Setting up Azure Databricks Workspace & Cluster
Exercise 0 – Setup Azure Data Lake Gen2 Account
1. Complete Lab 1 – Working with Azure Data Lake Gen2 account
2. Upload Files if not already uploaded
Exercise 1 – Setup Azure Databricks Workspace
1. Go to Azure portal (portal.azure.com)
2. In the search bar, search for Azure Databricks. And select it
3. Click on Create New
4. Fill up the properties to create account
a. [Basics Tab]
i. Select subscription
ii. Select resource group
iii. Provide a unique name
iv. Select region of your choice (example – East US 2)
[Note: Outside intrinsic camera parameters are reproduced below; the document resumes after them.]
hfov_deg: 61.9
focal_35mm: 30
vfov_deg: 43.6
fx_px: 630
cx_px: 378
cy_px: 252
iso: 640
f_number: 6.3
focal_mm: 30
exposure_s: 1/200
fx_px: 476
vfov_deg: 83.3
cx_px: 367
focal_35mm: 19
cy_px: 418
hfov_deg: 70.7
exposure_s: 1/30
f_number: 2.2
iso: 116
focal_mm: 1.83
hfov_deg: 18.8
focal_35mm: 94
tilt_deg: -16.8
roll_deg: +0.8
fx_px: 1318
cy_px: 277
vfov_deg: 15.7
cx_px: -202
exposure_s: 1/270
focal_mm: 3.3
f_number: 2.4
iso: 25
v. Select pricing tier as Trial or Standard
vi. Click Review + Create
b. Click Create
c. This will take few minutes to create
Exercise 2 – Launch Databricks Workspace & Create Cluster
1. Open Azure Databricks instance created in the previous step
2. Click on Launch workspace, to open Databricks UI
3. In the workspace, from left pane, go to Compute tab.
4. Click on Create Compute to create a cluster.
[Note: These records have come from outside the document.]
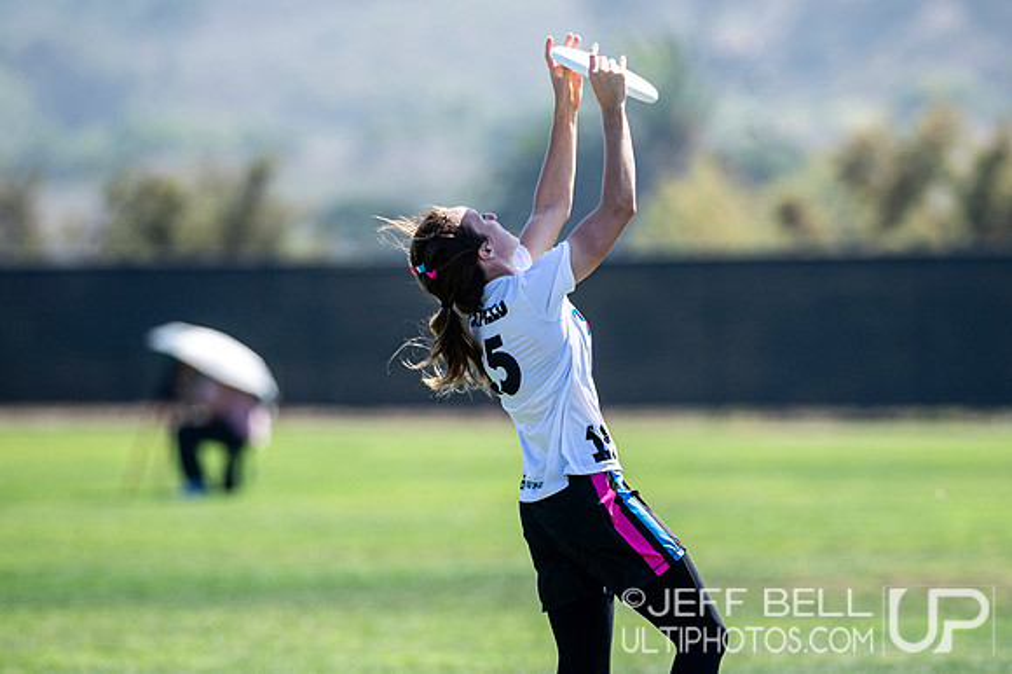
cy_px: 369
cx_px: 602
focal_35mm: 363
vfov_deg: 3.8
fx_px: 10204
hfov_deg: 5.7
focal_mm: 230
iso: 200
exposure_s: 1/2000
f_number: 3.2
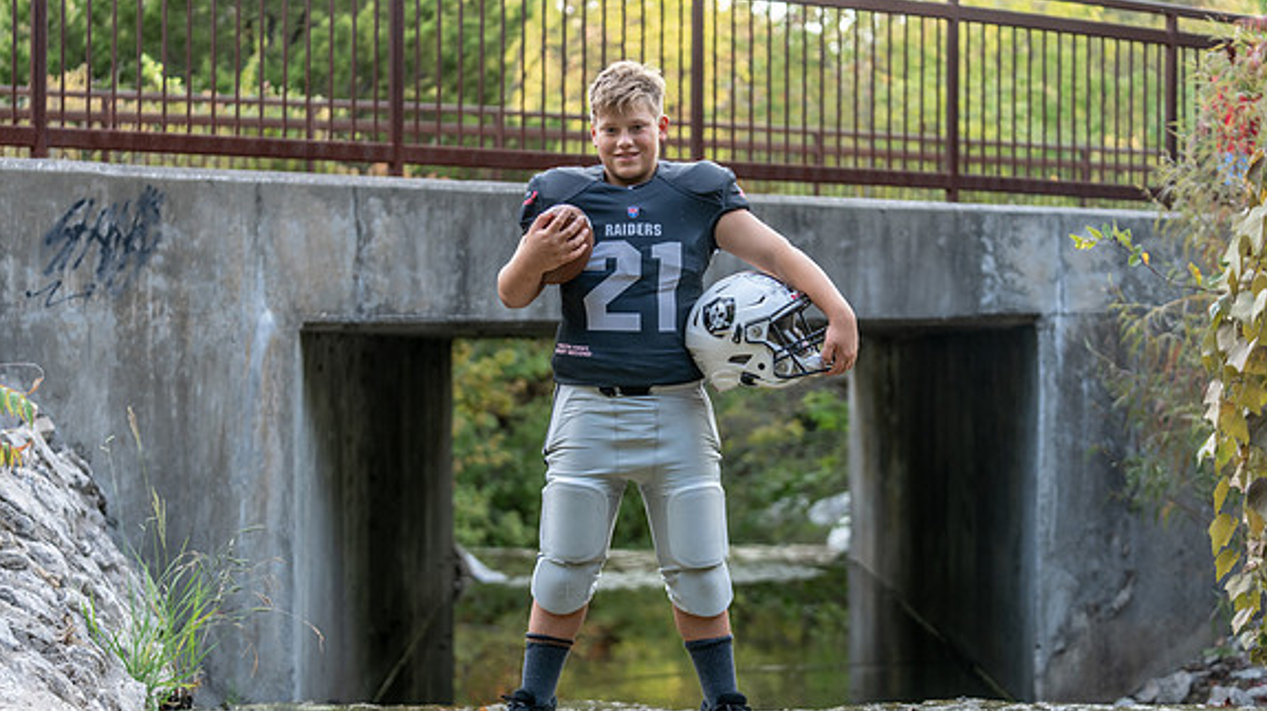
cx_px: 632
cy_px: 364
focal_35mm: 74
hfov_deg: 28.6
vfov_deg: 16.3
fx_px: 2485
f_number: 2.8
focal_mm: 70
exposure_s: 1/320
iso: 500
5. Fill up cluster properties as shown below, and click on Create Cluster. This will take few minutes to setup a
single node cluster.
[Note]: If you want to setup multi-node cluster, select multi node option from UI.
Exercise 3 – Import Notebook & Run Commands
1. Download notebook – “Working with Spark.py” from Github repository.
2. Once cluster is ready, from left pane, go to Workspace tab.
3. Right-click in Workspace tab, and select Import
4. Upload the notebook - “Working with Spark.py” and click Import
5. Open the notebook and run commands 1 to 12.